◆ **SUPPLIED PASSAGE**:
----------------
# Computer wont boot but revs up and down



## endorium (Oct 6, 2013)

Last night my PC worked fine. Closed it down and this morning it wont boot.
I switch it on, the computer gets power but the fans rev up and down and it does not boot.

I thought maybe the power supply but with a new one it does the same.

I tried disconnecting everything and still the same issue.

Any ideas? I find it strange that it worked last night but now wont even boot?

Motherboard is asus P5B and processor is intel Q6600


----------



## Wrench97 (May 10, 2008)

Do you have a Motherboard speaker hooked up?
Do you hear any beeps?

How many ram sticks are you running?
If more then one remove all but the closest to the CPU and try to boot.


----------



## endorium (Oct 6, 2013)

HI

SPeaker is hooked up and no beeps.

I have two sticks of memory. If I leave just one in the same thing happens.

If I remove both sticks of memory and try to boot I do hear some beeps and the fans do not rev up and down.


----------



## Wrench97 (May 10, 2008)

Did you try swapping the 2 sticks and booting?

Try clearing the cmos either using the jumper or by removing the battery.
Unplug the power press and hold the power button several time to remove any residual power move the jumper cap from pins 1 & 2 to pins 2 & 3 wait 10 seconds and move it back, or remove the coin cell battery wait a minute and reinstall, replug and try to boot.


----------



## endorium (Oct 6, 2013)

Tried swapping mem sticks but no better. Also removed battery to reset CMOS but still no luck. 

Any ideas on what it could be?


----------



## Wrench97 (May 10, 2008)

I doubt both ram sticks went at the same time so that leaves power, video or motherboard. Do you have or can you borrow a known good psu or video card to test with?


----------



## endorium (Oct 6, 2013)

Bought a new pus and same issue. Removed video card and the same issue also. If I remove memory reving up and reving down issue does not happen but obviously it does not boot.


----------



## Tyree (May 10, 2009)

If you're getting the no RAM beep code (Repeating - endless loop), when you boot with no RAM, that indicates the Mobo is good.
As unusual as it would be, both RAM sticks may have failed.
Brand/Model of the 2 RAM sticks?


----------



## Wrench97 (May 10, 2008)

The P5B is a P965 chipset with no integrated video, if you removed the card what did you install?


----------



## endorium (Oct 6, 2013)

I removed video card but got same issue. Don't need to boot or see anything to get the issue. 

Beginning to agree with above that both memory sticks have gone. Not sure how this would happen though??

May have to just buy some memory and hope....


----------



## Wrench97 (May 10, 2008)

Or since it does the same thing with or without the video card the video failed.
If no video is detected on a non-video board the post will hang, some of those Asus boards would restart in a attempt to discover the video and get into a no-boot loop doing so.


----------



## endorium (Oct 6, 2013)

got a new video card and still the same issue.
Would guess it must be the memory then?
----------------
◆ **GIVEN INFORMATION**:

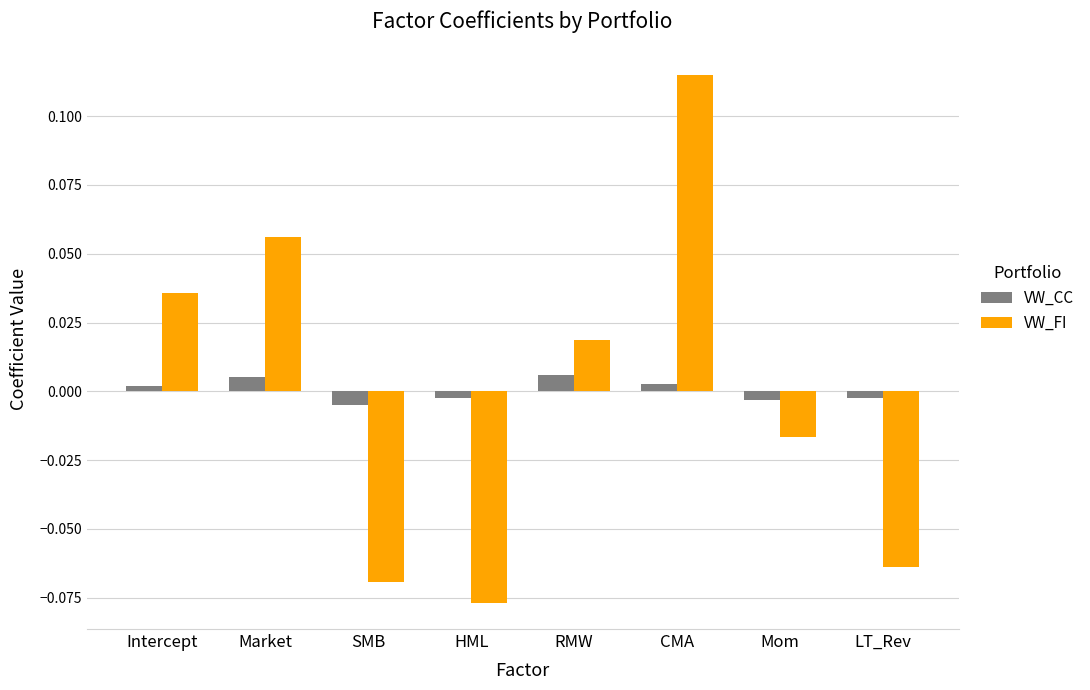

What is the label of the 5th bar from the right?

HML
----------------
◆ **PROMPT 1**:
Answer these about the boot-trouble thread:
(a) What motherboard and processor does the computer have?
(b) What happens when the computer is started with both memory sticks removed?
(c) What chipset does the P5B use?
◆ **PROMPT 2**: Print the boot-trouble thread word for word from "Did you try" to "replug and try to boot.".

◆ **ANSWER 1**:
(a) An Asus P5B motherboard and an Intel Q6600 processor.
(b) Some beeps are heard, and the fans do not rev up and down.
(c) The P965 chipset, which has no integrated video.

◆ **ANSWER 2**:
Did you try swapping the 2 sticks and booting?

Try clearing the cmos either using the jumper or by removing the battery.
Unplug the power press and hold the power button several time to remove any residual power move the jumper cap from pins 1 & 2 to pins 2 & 3 wait 10 seconds and move it back, or remove the coin cell battery wait a minute and reinstall, replug and try to boot.